▶ _ASSIGNMENT_: In which lines of the data does the string "find" appear? Copy every one.

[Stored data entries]
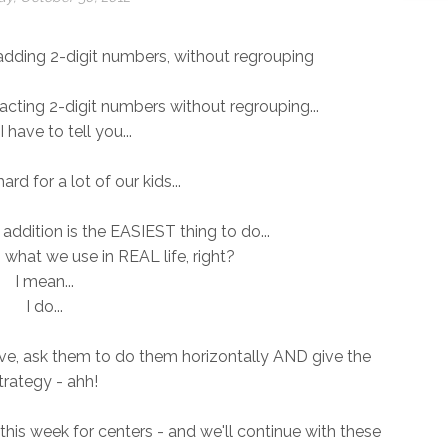
w adding 2-digit numbers, without regrouping
cting 2-digit numbers without regrouping...
I have to tell you...
 hard for a lot of our kids...
addition is the EASIEST thing to do...
s what we use in REAL life, right?
I mean...
I do...
give, ask them to do them horizontally AND give the
trategy - ahh!
this week for centers - and we'll continue with these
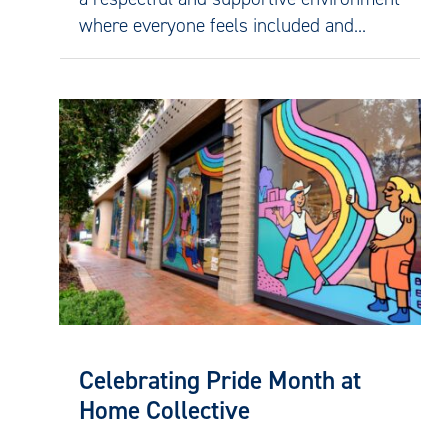
where everyone feels included and...
Celebrating Pride Month at
Home Collective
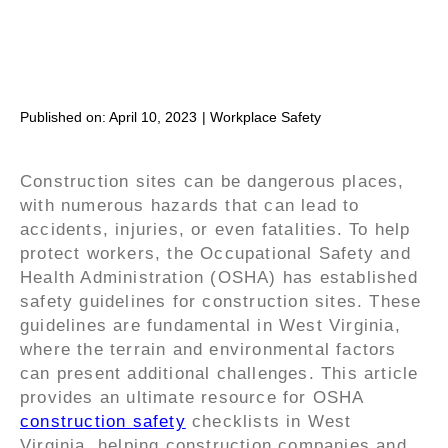
Published on:
April 10, 2023
|
Workplace Safety
Construction sites can be dangerous places,
with numerous hazards that can lead to
accidents, injuries, or even fatalities. To help
protect workers, the Occupational Safety and
Health Administration (OSHA) has established
safety guidelines for construction sites. These
guidelines are fundamental in West Virginia,
where the terrain and environmental factors
can present additional challenges. This article
provides an ultimate resource for OSHA
construction safety
checklists in West
Virginia, helping construction companies and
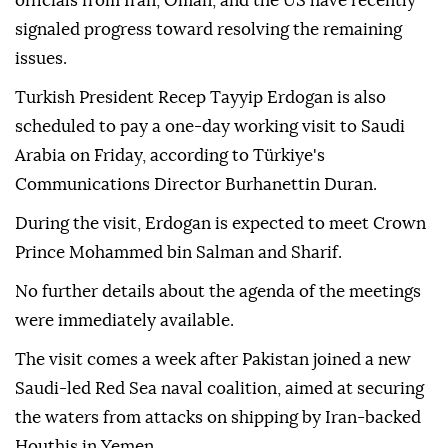
officials from Iran, Oman, and the US have recently
signaled progress toward resolving the remaining
issues.
Turkish President Recep Tayyip Erdogan is also
scheduled to pay a one-day working visit to Saudi
Arabia on Friday, according to Türkiye's
Communications Director Burhanettin Duran.
During the visit, Erdogan is expected to meet Crown
Prince Mohammed bin Salman and Sharif.
No further details about the agenda of the meetings
were immediately available.
The visit comes a week after Pakistan joined a new
Saudi-led Red Sea naval coalition, aimed at securing
the waters from attacks on shipping by Iran-backed
Houthis in Yemen.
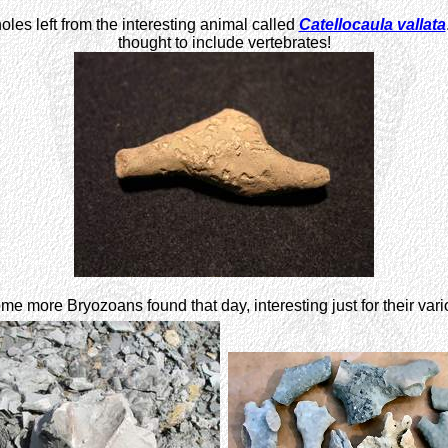
oles left from the interesting animal called
Catellocaula vallata
thought to include vertebrates!
me more Bryozoans found that day, interesting just for their var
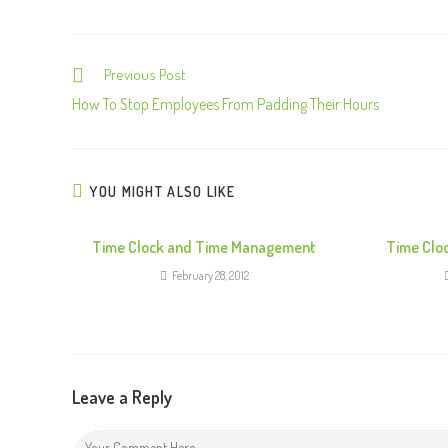
Previous Post
C
o
How To Stop Employees From Padding Their Hours
n
t
i
YOU MIGHT ALSO LIKE
n
u
Time Clock and Time Management
Time Clo
e
February 28, 2012
R
e
a
d
Leave a Reply
i
n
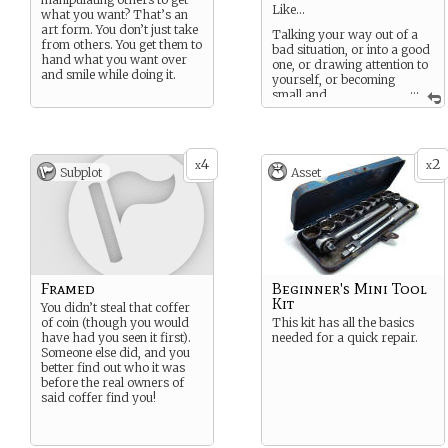
Like…
what you want? That’s an
art form. You don’t just take
Talking your way out of a
from others. You get them to
bad situation, or into a good
hand what you want over
one, or drawing attention to
and smile while doing it.
yourself, or becoming
...
small and
insignificant.
It’s almost a sixth sense to
know what to say or do.
4
2
x
x
Subplot
Asset
Framed
Beginner's Mini Tool
Kit
You didn’t steal that coffer
of coin (though you would
This kit has all the basics
have had you seen it first).
needed for a quick repair.
Someone else did, and you
better find out who it was
before the real owners of
said coffer find you!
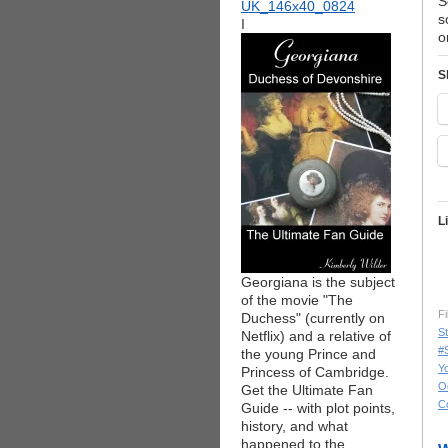
S
s
I
o
S
L
Georgiana is the subject
of the movie "The
Fi
Duchess" (currently on
St
Netflix) and a relative of
#
the young Prince and
Yo
Princess of Cambridge.
O
Get the Ultimate Fan
C
Guide -- with plot points,
history, and what
happened to the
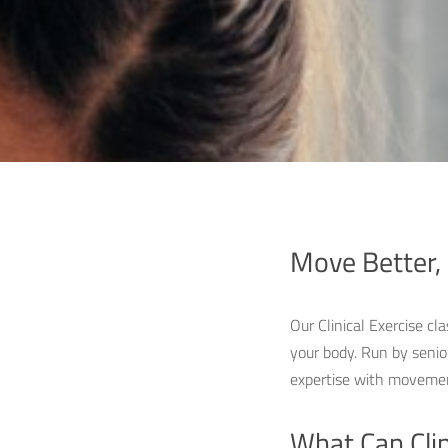
Move Better, 
Our Clinical Exercise cl
your body. Run by senio
expertise with movement
What Can Clin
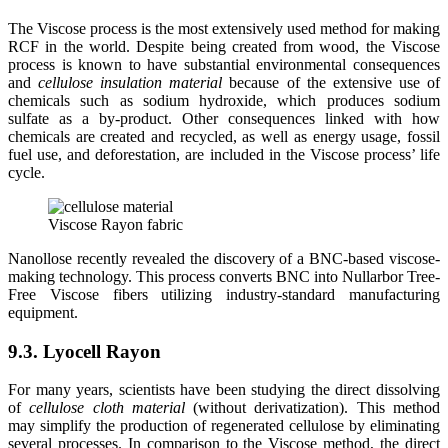
The Viscose process is the most extensively used method for making
RCF in the world. Despite being created from wood, the Viscose
process is known to have substantial environmental consequences
and
cellulose insulation material
because of the extensive use of
chemicals such as sodium hydroxide, which produces sodium
sulfate as a by-product. Other consequences linked with how
chemicals are created and recycled, as well as energy usage, fossil
fuel use, and deforestation, are included in the Viscose process’ life
cycle.
Viscose Rayon fabric
Nanollose recently revealed the discovery of a BNC-based viscose-
making technology. This process converts BNC into Nullarbor Tree-
Free Viscose fibers utilizing industry-standard manufacturing
equipment.
9.3. Lyocell Rayon
For many years, scientists have been studying the direct dissolving
of
cellulose cloth material
(without derivatization). This method
may simplify the production of regenerated cellulose by eliminating
several processes. In comparison to the Viscose method, the direct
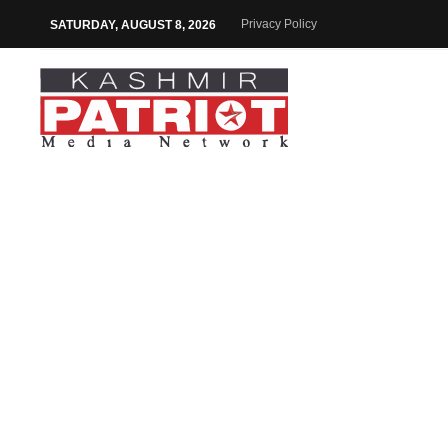
Privacy Policy
SATURDAY, AUGUST 8, 2026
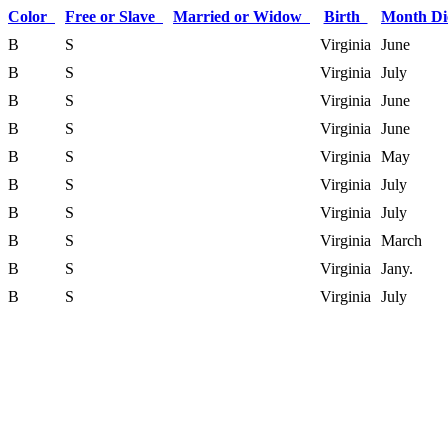
Color
Free or Slave
Married or Widow
Birth
Month D
B
S
Virginia
June
B
S
Virginia
July
B
S
Virginia
June
B
S
Virginia
June
B
S
Virginia
May
B
S
Virginia
July
B
S
Virginia
July
B
S
Virginia
March
B
S
Virginia
Jany.
B
S
Virginia
July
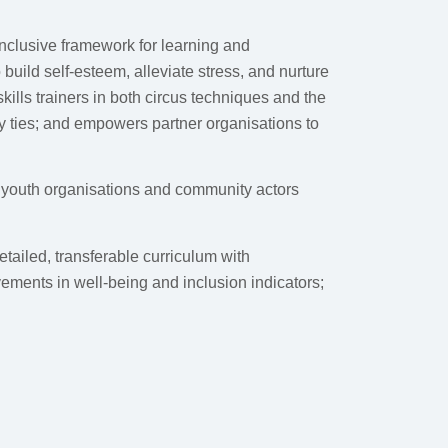
nclusive framework for learning and
build self-esteem, alleviate stress, and nurture
kills trainers in both circus techniques and the
ty ties; and empowers partner organisations to
s youth organisations and community actors
ailed, transferable curriculum with
ements in well-being and inclusion indicators;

▶ _RESULT FOR THIS EXERCISE_:
better find out who it was
said coffer find you!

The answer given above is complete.